# taz.de -- Bibliotheken in Berlin: Der Corona-Erfolg kommt zurück
       
       > Viele Büchereien der Bezirke sind wegen Corona geschlossen. Deswegen gibt
       > es erneut einen Digital-Ausweis – kostenlos für drei Monate.
       
 (IMG) Bild: In vielen Bibliotheken können Plüschhunde noch eine ganze Weile ausruhen
       
       Berlin taz | Mitte November, als schon absehbar war, dass der sogenannte
       Wellenbrecher-Lockdown in die Verlängerung gehen würde, hatte die Pankower
       Heinrich-Böll-Bibliothek ein besonderes Motto ausgegeben: „Leiht uns leer“,
       hieß es, und alle NutzerInnen waren aufgefordert, so viele Medien
       mitzunehmen, wie sie tragen (und auf absehbare Zeit lesen, schauen, hören
       etc.) konnten. Viele BesucherInnen gingen daraufhin mit kiloschweren
       Stapeln zum Ausleihcomputer, ohne dass ihnen das peinlich sein musste.
       
       Der Hintergrund der Aktion war aber nicht der Lockdown: Die Räume der
       Bücherei an der Greifswalder Straßen sollten renoviert werden und mussten
       dafür leer sein. Im Rückblick hat es sich aber doch zu einer
       Coronavorratsmaßnahme entwickelt: Denn als einziger Bezirk hat Pankow im
       Dezember alle seine an den VÖBB angeschlossenen Bibliotheken geschlossen.

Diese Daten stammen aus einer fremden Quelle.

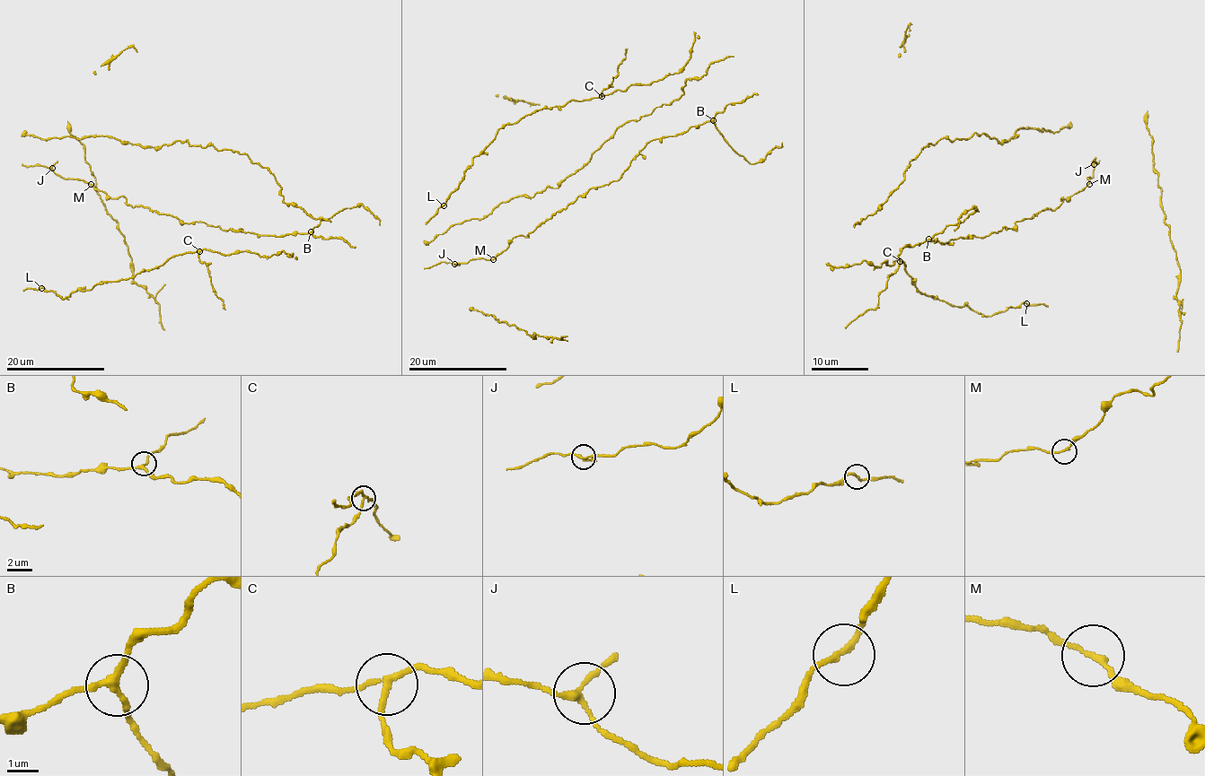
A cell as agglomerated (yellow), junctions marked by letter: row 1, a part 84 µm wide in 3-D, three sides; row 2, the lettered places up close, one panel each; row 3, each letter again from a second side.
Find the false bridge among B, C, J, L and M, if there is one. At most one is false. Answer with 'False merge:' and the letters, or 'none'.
False merge: C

       Am Montag kam die Mitteilung, dass das auf jeden Fall zum bis 31. Januar so
       sein wird. (Klar kann mensch auch auf die Bibliotheken in anderen Bezirken
       ausweichen, aber die sind oft weiter weg.)
       
       In den anderen elf Bezirken ist zumindest je ein Haus geöffnet, berichtet
       Anna Jacobi, Sprecherin der Zentral- und Landesbibliothek (ZLB). Allerdings
       gibt es keine klare Linie, wie und wann. Das müssen sich die NutzerInnen
       auf der Webseite recht mühsam zusammensuchen. Immerhin: Die ZLB in Mitte
       und die Amerika-Gedenkbibliothek sind weiterhin offen, allerdings kürzer
       als sonst.
       
       ## Jeder Bezirk macht es anders
       
       Für die Schließungen gebe es viele Gründe, sagt Jacobi. „Die Bedingungen
       unterscheiden sich gerade sehr von Bezirk zu Bezirk.“ Zwar habe es
       Absprachen untereinander gegeben, um möglichst einheitlich vorzugehen; am
       Ende entscheide aber jeder Bezirk selbstständig. In Pankow ist der Grund
       für die komplette Schließung der hohe Krankheitsstand unter den
       BibliotheksmitarbeiterInnen und die Tatsache, dass zudem viele
       vorübergehend ins Gesundheitsamt abgezogen wurden, um bei der
       Kontaktnachverfolgung zu helfen, berichtet ein Bezirkssprecher der taz.
       
       Die im VÖBB zusammengeschlossenen Häuser legen als kleine Kompensation
       dafür ein Erfolgsmodell [1][aus dem ersten Lockdown] wieder auf: Drei
       Monate lang gibt es einen Online-Ausweis kostenlos, kündigt Anne Jacobi an.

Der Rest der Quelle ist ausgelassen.